Instrucciones:
a: Enumera los nombres propios de lugares geográficos que aparecen en el texto sobre el euro.
b: Escribe lo que sigue en el texto sobre el euro, a partir de su última oración.

Texto de lectura:

Por eso, si los líderes europeos quisieran realmente salvar al euro estarían buscando un rumbo alternativo. Y la forma de dicha alternativa es en realidad bastante clara. Europa necesita más políticas monetarias expansionistas, en forma de buena disposición —una buena disposición anunciada— por parte del Banco Central Europeo para aceptar una inflación algo más elevada; necesita más políticas fiscales expansionistas, en forma de presupuestos en Alemania que contrarresten la austeridad en España y en otros países en apuros de la periferia europea, en vez de reforzarla. Incluso con esas políticas, los países periféricos se enfrentarían a años de tiempos difíciles, pero al menos existiría alguna esperanza de recuperación.

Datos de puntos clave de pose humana
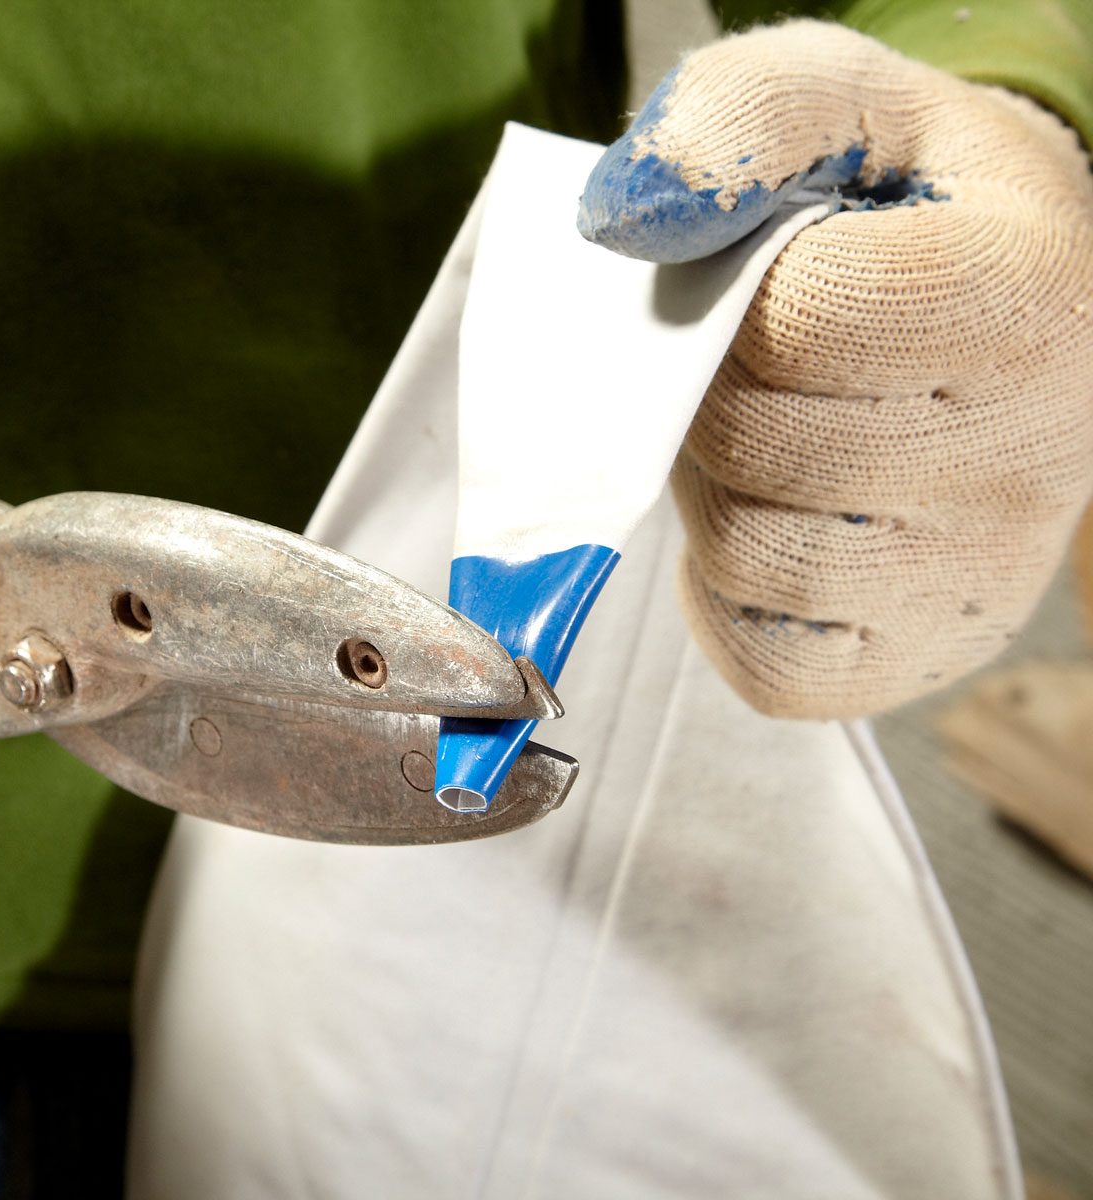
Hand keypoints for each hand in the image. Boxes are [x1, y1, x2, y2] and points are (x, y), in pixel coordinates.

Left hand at [579, 21, 1092, 717]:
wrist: (1006, 314)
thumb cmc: (908, 212)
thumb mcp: (840, 107)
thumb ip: (738, 119)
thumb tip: (630, 217)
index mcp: (1018, 300)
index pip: (794, 325)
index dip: (733, 300)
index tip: (763, 283)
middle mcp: (1024, 457)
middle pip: (753, 446)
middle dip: (707, 395)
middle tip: (747, 364)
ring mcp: (970, 576)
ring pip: (747, 557)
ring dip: (711, 490)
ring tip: (763, 437)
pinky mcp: (912, 657)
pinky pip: (764, 658)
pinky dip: (730, 593)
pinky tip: (776, 521)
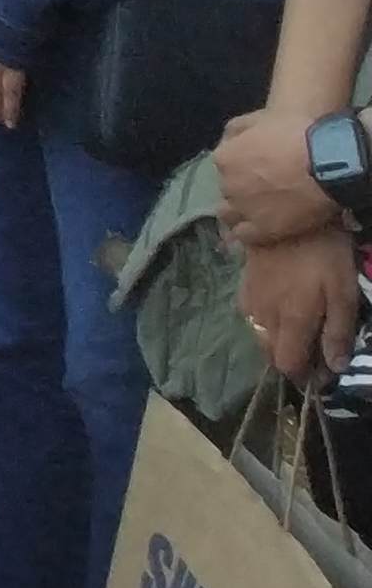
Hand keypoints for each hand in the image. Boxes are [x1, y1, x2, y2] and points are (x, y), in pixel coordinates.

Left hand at [219, 106, 349, 248]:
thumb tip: (228, 139)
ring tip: (262, 211)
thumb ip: (237, 129)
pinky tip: (263, 228)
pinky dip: (250, 233)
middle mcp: (227, 185)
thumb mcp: (258, 119)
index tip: (256, 171)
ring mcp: (243, 209)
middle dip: (242, 189)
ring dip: (241, 213)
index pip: (225, 168)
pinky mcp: (262, 230)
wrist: (325, 162)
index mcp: (224, 158)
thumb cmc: (295, 134)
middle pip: (229, 190)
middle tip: (264, 190)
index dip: (241, 169)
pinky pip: (245, 236)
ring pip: (230, 215)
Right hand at [244, 228, 364, 388]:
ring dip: (276, 340)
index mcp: (291, 321)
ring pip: (258, 334)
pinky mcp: (244, 282)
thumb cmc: (324, 254)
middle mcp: (265, 316)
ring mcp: (251, 298)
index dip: (303, 376)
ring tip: (296, 329)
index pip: (287, 365)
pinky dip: (264, 321)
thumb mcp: (343, 292)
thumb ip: (338, 332)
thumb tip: (334, 368)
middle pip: (269, 353)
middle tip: (311, 350)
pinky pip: (250, 314)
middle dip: (288, 358)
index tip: (321, 373)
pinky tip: (278, 308)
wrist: (288, 211)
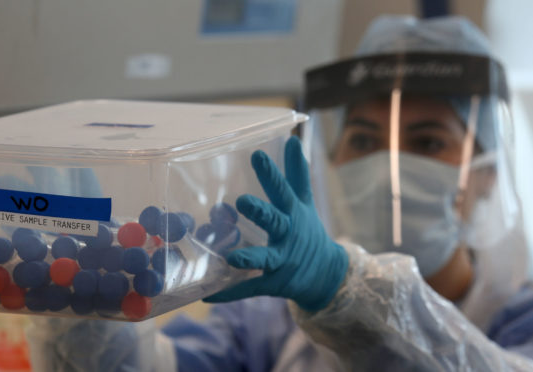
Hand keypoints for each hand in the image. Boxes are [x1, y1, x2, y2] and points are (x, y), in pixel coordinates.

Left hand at [204, 136, 348, 311]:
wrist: (325, 274)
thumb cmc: (306, 232)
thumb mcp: (304, 202)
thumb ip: (296, 173)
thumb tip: (293, 139)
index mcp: (293, 214)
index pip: (282, 190)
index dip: (271, 174)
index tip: (256, 154)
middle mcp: (288, 236)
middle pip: (275, 222)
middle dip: (261, 213)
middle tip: (242, 201)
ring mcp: (281, 262)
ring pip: (265, 259)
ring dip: (250, 258)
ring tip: (233, 258)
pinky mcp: (273, 283)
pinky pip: (250, 288)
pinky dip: (230, 292)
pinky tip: (209, 294)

Respuestas:
a: Europa, Alemania, España

b:
Sin embargo, lo que estamos viendo en realidad es una falta de flexibilidad absoluta. En marzo, los líderes europeos firmaron un pacto fiscal que establece de hecho la austeridad fiscal como respuesta ante todos y cada uno de los problemas. Mientras tanto, los principales directivos del banco central insisten en recalcar la voluntad del banco de aumentar los tipos a la más mínima señal de una inflación más elevada.

Por eso resulta difícil evitar una sensación de desesperación. En vez de admitir que han estado equivocados, los líderes europeos parecen decididos a tirar su economía —y su sociedad— por un precipicio. Y el mundo entero pagará por ello.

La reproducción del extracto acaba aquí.